**Task requirements:** Among the lines below, list those containing the string "moveTo".

**Stored data entries:**
#####
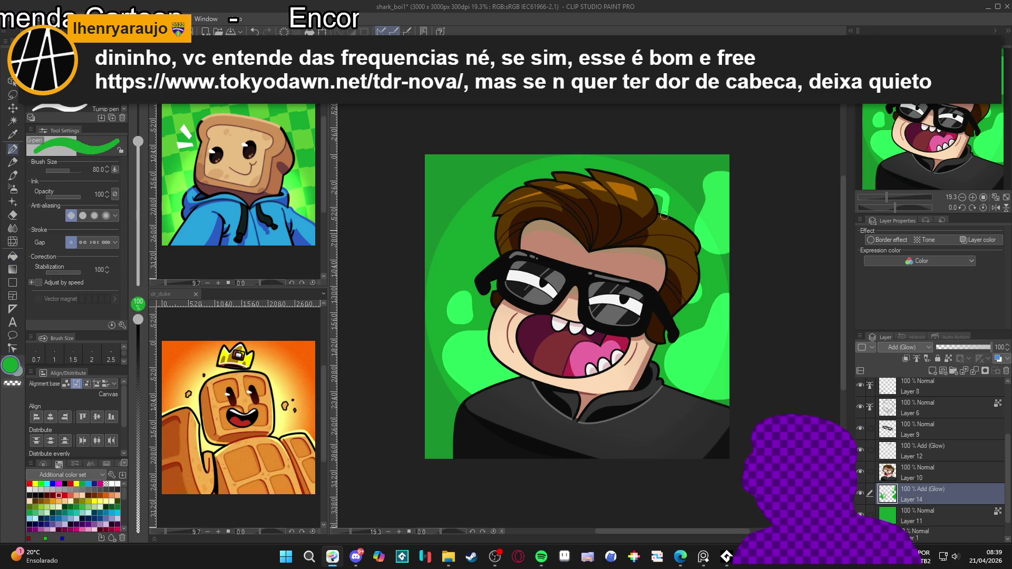
pyautogui.moveTo(507, 225)
pyautogui.mouseDown()
pyautogui.moveTo(483, 243)
pyautogui.moveTo(490, 270)
pyautogui.mouseUp()
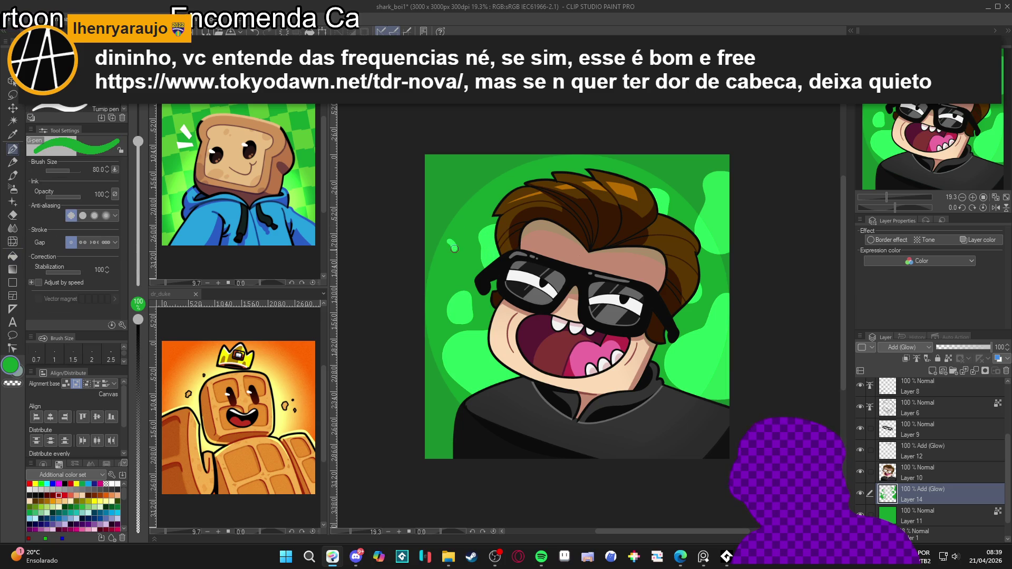
pyautogui.moveTo(445, 259); pyautogui.dragTo(432, 240)
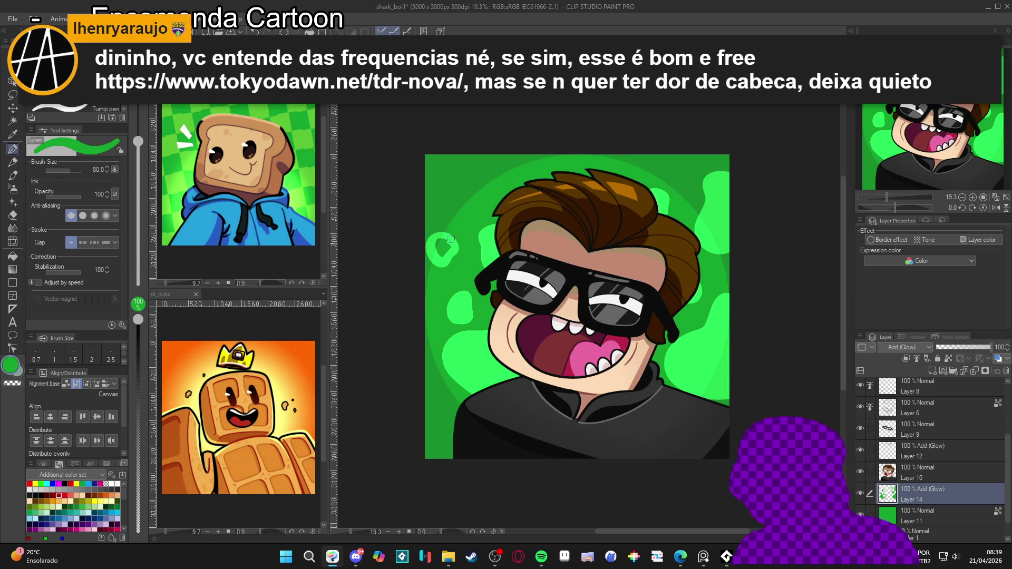
pyautogui.moveTo(482, 199); pyautogui.dragTo(477, 208)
#####
**Solution for this problem:**
pyautogui.moveTo(507, 225)
pyautogui.moveTo(483, 243)
pyautogui.moveTo(490, 270)
pyautogui.moveTo(445, 259); pyautogui.dragTo(432, 240)
pyautogui.moveTo(482, 199); pyautogui.dragTo(477, 208)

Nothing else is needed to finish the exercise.